The courts are currently split on this question. The Seventh Circuit Court in 2017 ruled that Title VII protects gay people, but the 11th Circuit Court previously ruled in the other direction. The contradiction could ultimately be settled by the Supreme Court.

Most states don’t explicitly ban anti-LGBTQ discrimination

The ruling covers a big gap in LGBTQ rights across America: Under federal and most states’ laws, LGBTQ people aren’t explicitly protected from discrimination in the workplace, housing, or public accommodations (such as restaurants, hotels, and other places that serve the public).

Someone can be fired from a job, evicted from a home, or kicked out of a business just because an employer, landlord, or business owner doesn’t approve of the person’s sexual orientation or gender identity.

Similarly, federal and most states’ laws don’t explicitly ban anti-LGBTQ discrimination in schools.

But federal and state laws do ban discrimination based on race, religion, nationality, and sex in the workplace, schools, and other settings. This is what the Civil Rights Act and other federal and state civil rights laws that followed were about.

What activists want to do is expand the existing civil rights protections to also protect LGBTQ people.

Advocates argue federal civil rights laws should already protect LGBTQ people

Civil rights advocates claim, however, that federal law should already shield LGBTQ people from discrimination, because, they say, bans on sex discrimination also ban discrimination based on sexual orientation and gender identity.

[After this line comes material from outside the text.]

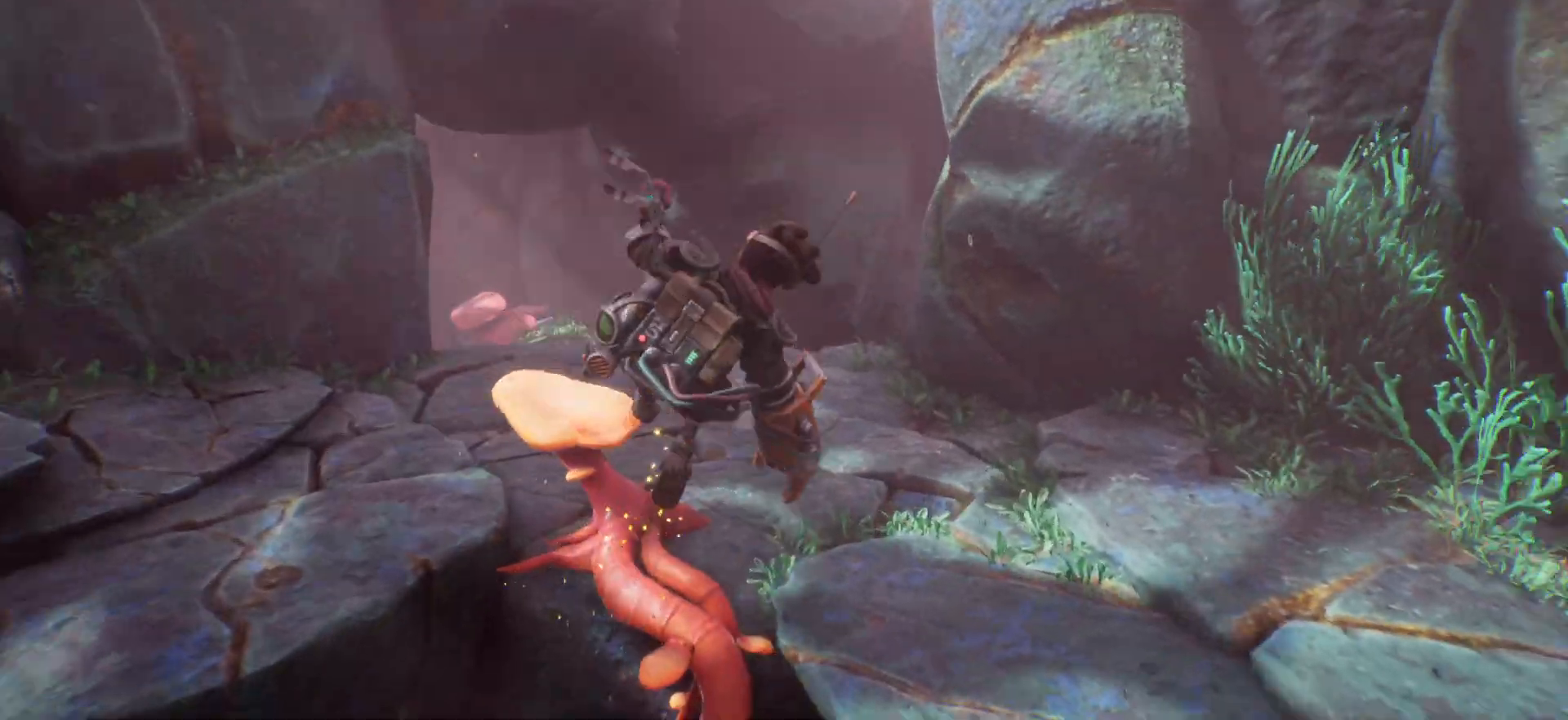
{"keys": ["w"], "events": []}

According to advocates, discrimination against people based on their sexual orientation or gender identity is fundamentally rooted in prohibited sex-based expectations. For example, if someone discriminates against a gay man, that’s largely based on the expectation that a man should only love or have sex with a woman — a belief built on the idea of what a person of a certain sex should be like.

Similarly, if someone discriminates against a trans woman, that’s largely based on the expectation that a person designated male at birth should identify as a man — again, a belief built on the idea of what a person of a certain sex assigned at birth should be like.

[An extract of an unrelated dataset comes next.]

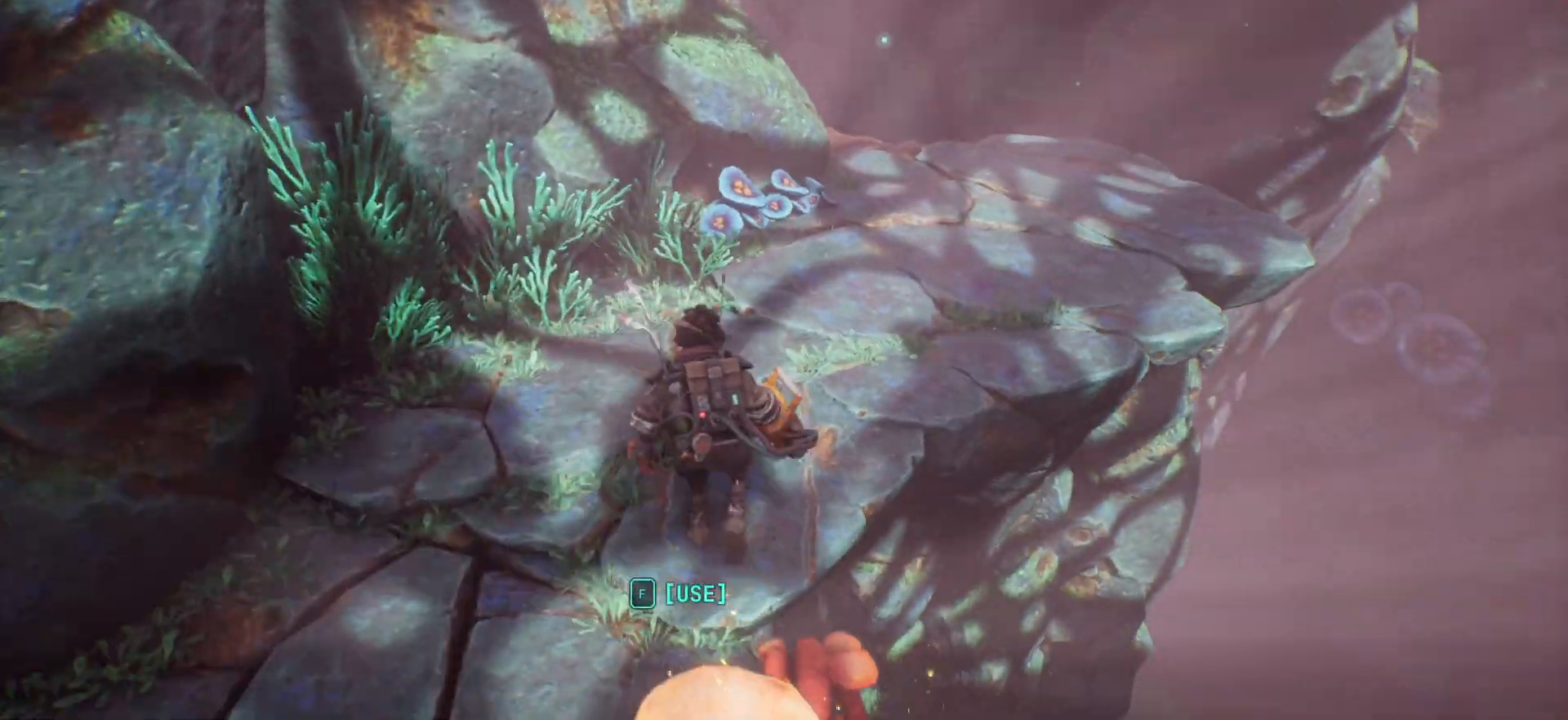
{"keys": ["shift_l", "w"], "events": [[250, "shift_l", "down"]]}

On the other side, opponents argue that LGBTQ nondiscrimination protections aren’t included in existing federal civil rights laws, because the authors of federal civil rights laws never believed or intended that bans on sex discrimination also ban discrimination based on sexual orientation and gender identity.

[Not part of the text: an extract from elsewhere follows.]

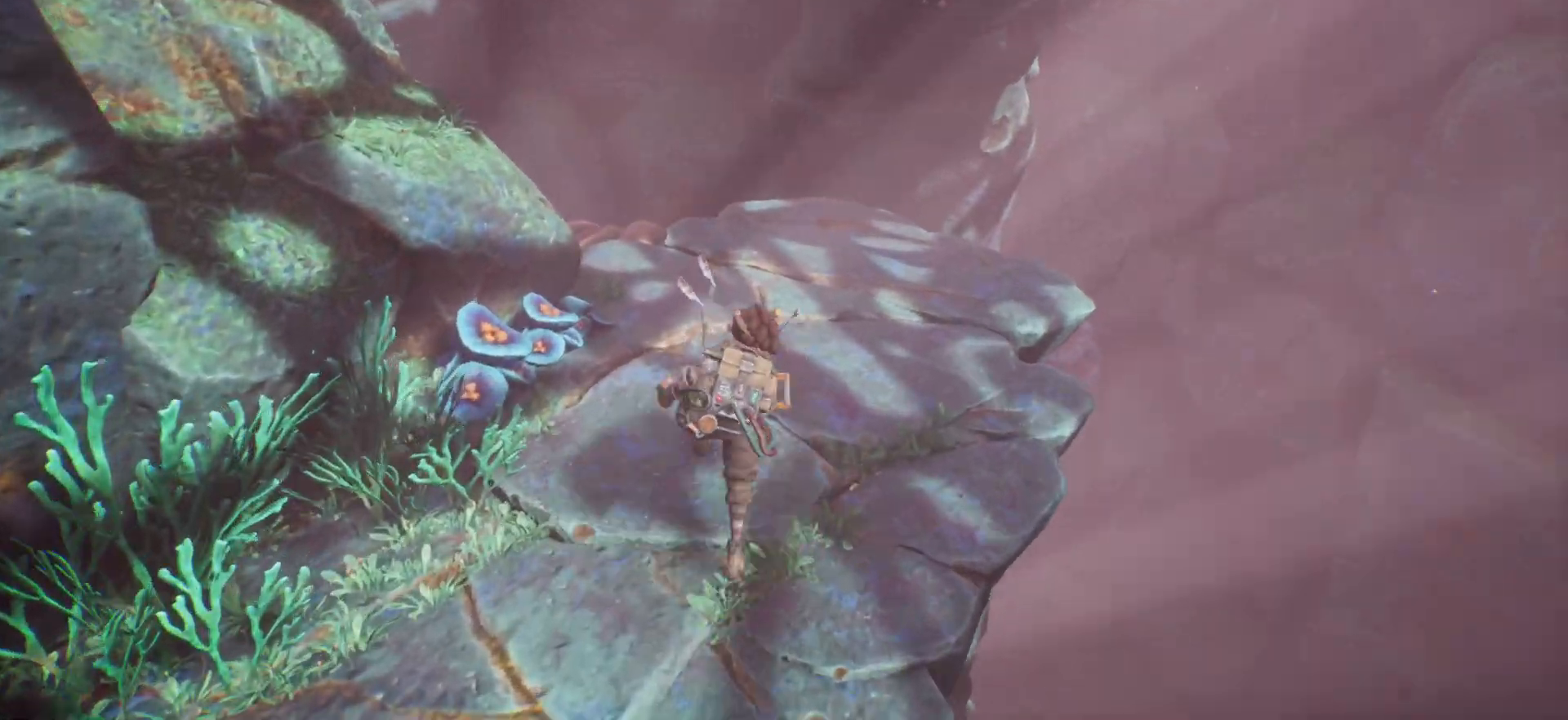
{"keys": ["shift_l", "w"], "events": []}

LGBTQ advocates, citing legal precedent, say that what the original laws’ authors believe or intended is irrelevant. Joshua Block, an attorney with the ACLU LGBT and HIV Project, cited a 1998 Supreme Court case, Oncale v. Sundowner Offshore Services Inc., in which the Court unanimously agreed that bans on sex discrimination prohibit same-sex sexual harassment. Same-sex sexual harassment was not something the authors of federal civil rights laws considered, but it’s something, the Supreme Court said, that a plain reading of the law protects.

Oncale says that’s irrelevant whether [Congress] contemplated it,” Block previously told me. “This is literal sex discrimination. Whether or not that’s what Congress was focused on doesn’t make it any less a type of discrimination covered by the statute.”

On Monday, the Second Circuit Court embraced this interpretation for sexual orientation in the workplace, as several other courts have already done so for gender identity. It may now be up to other federal courts, particularly the Supreme Court, to affirm or reject the decision.

Even if courts eventually conclude that statutory bans on sex discrimination do prohibit discrimination based on sexual orientation and gender identity, under federal law that would only create explicit protections in the workplace, housing, and schools — but not public accommodations. That’s because federal civil rights laws don’t ban sex discrimination in public accommodations. That leaves a hole in nondiscrimination laws to be settled even if courts ultimately come down in favor of LGBTQ rights.

Still, for now, the Second Circuit Court’s ruling gives LGBTQ advocates a major victory.